** Begin **

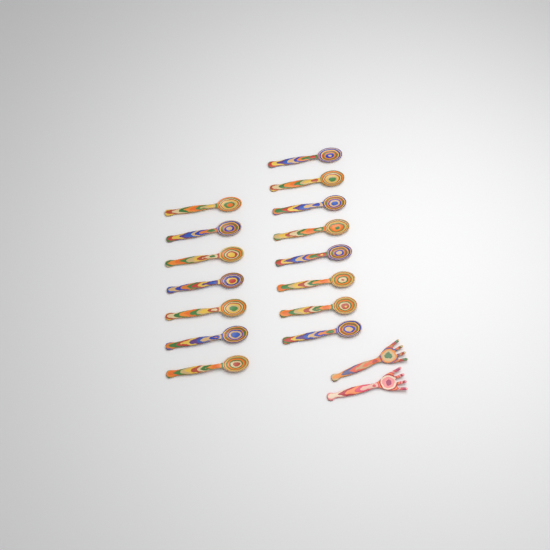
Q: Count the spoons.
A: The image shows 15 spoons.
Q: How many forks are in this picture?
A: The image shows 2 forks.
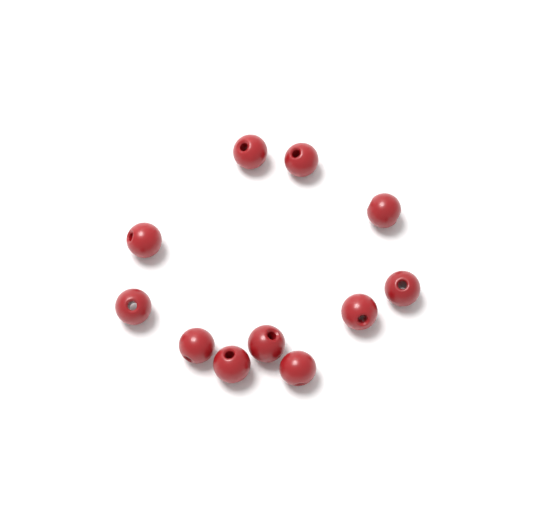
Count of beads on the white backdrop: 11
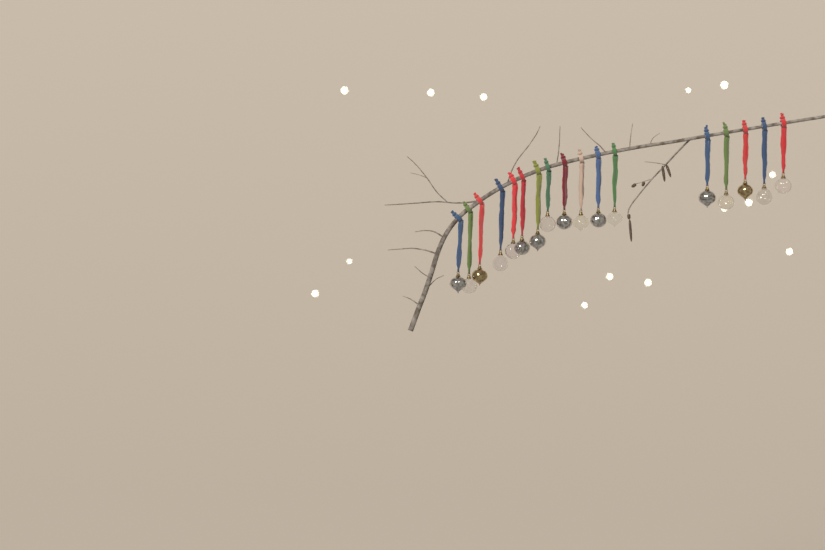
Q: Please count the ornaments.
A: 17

** End **

# WHAT IS ASKED
Reproduce each of the entries above verbatim, leaving out the pictures.

# WORKED ANSWER
Q: Count the spoons.
A: The image shows 15 spoons.
Q: How many forks are in this picture?
A: The image shows 2 forks.
Count of beads on the white backdrop: 11
Q: Please count the ornaments.
A: 17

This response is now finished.